Data Science (DS) is an emerging discipline that is arguably having a great impact in all human endeavors. Data scientists follow a particular workflow: data acquisition and preparation, exploratory analysis, mathematical modeling, visualization, and DS products that can be used in decision making.
Molecular Dynamics Simulations produce a large amount of complex data. To our knowledge there is no programming library available nor a systematic application of the Data Science workflow to these simulations.

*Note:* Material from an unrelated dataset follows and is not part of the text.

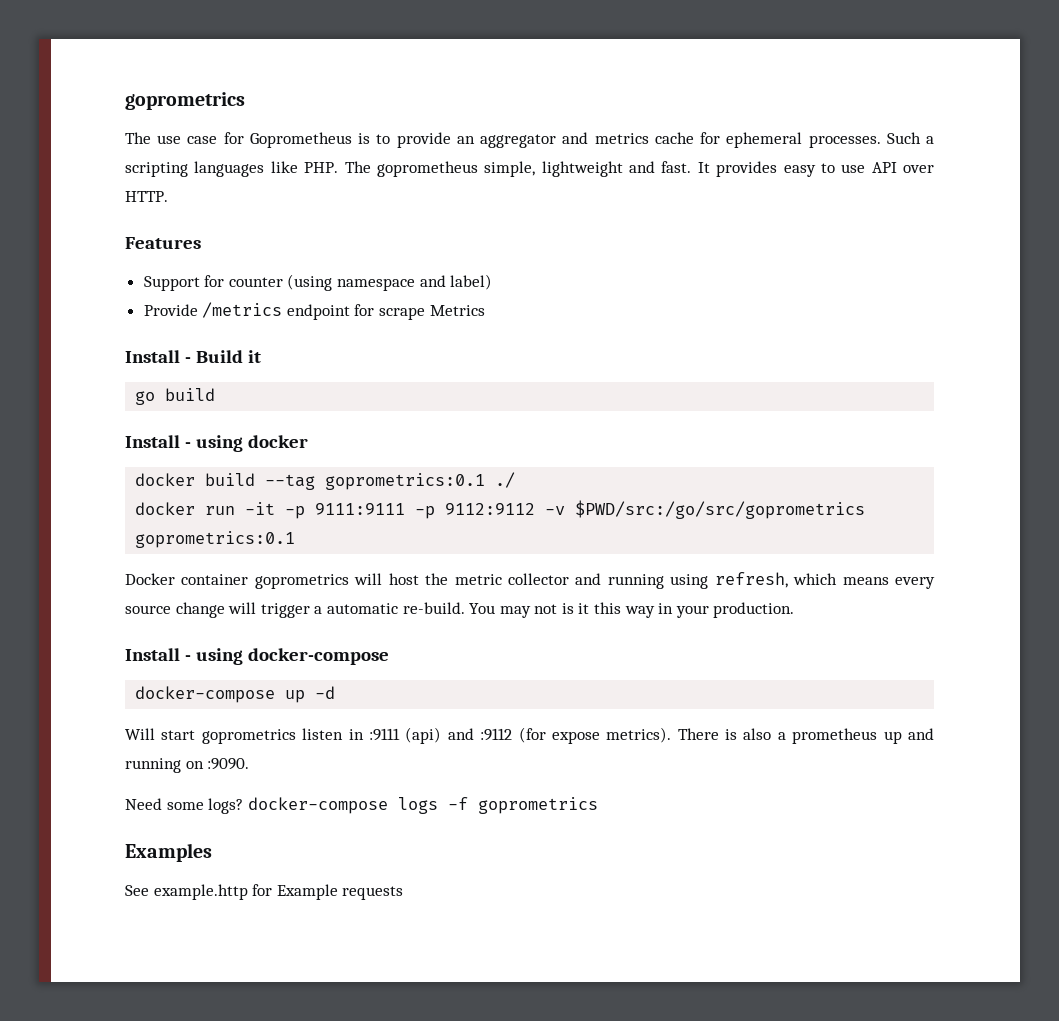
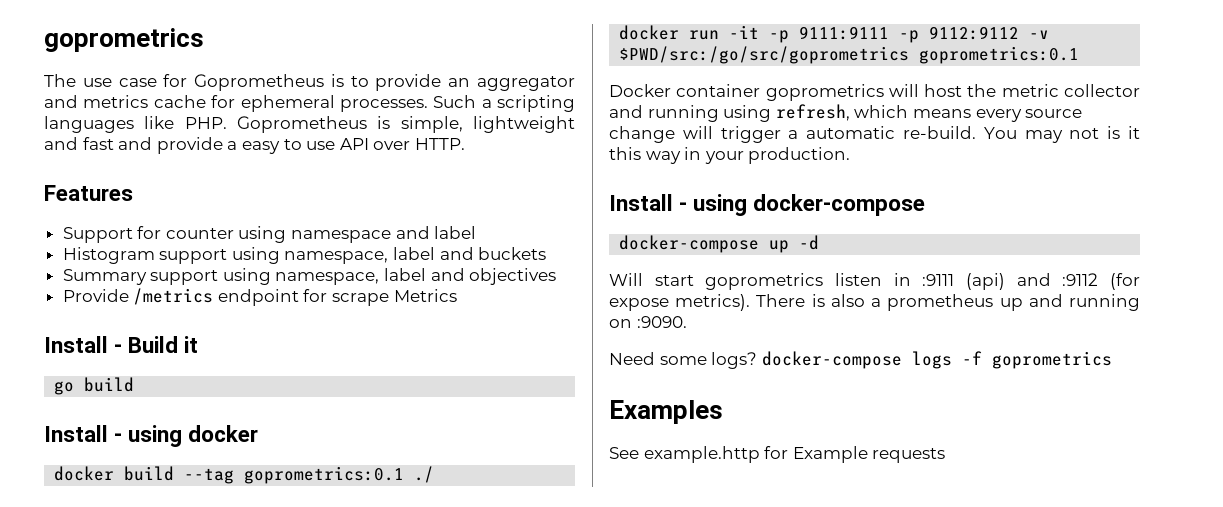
[344,161,478,177] The goprometheus -> [236,116,391,133] Goprometheus is
[661,161,778,177] fast. It provides -> [82,137,238,154] fast and provide a
[287,274,333,291] (using -> [238,226,287,243] using
[450,274,493,290] label) -> [434,226,477,239] [62,247,547,264] [62,268,557,285] label // Histogram support using namespace, label and buckets // Summary support using namespace, label and objectives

The objective of this research is to develop tools to facilitate the use of the data science workflow in the analysis of molecular dynamics simulations. For this we developed a python package named granules. It is based on the Pandas package that is very popular among data scientists. It can help other researchers perform several types of analysis with concise programs. In this work we show how it serves to implement the data science workflow using a simulation of a PABA-functionalized cellulose crystal as a test case. The simulation results are stored as files in different formats which are loaded to a granules object. A method called select() is used for the cleansing of the data, this begins by passing a dictionary of the wanted atoms through the function. At this point several exploratory analysis methods provided by Pandas are used, producing statistics and describing distributions and visualizing the data. For example, we show how to create a correlation matrix to produce two different maps: a temporal map and a spatial map which serve to detect oscillation patterns and relationship between selected atoms.
This is one of the many key features that granules provide to help researchers understand and communicate the final results. It gives the users the ability to make different analysis within the same software.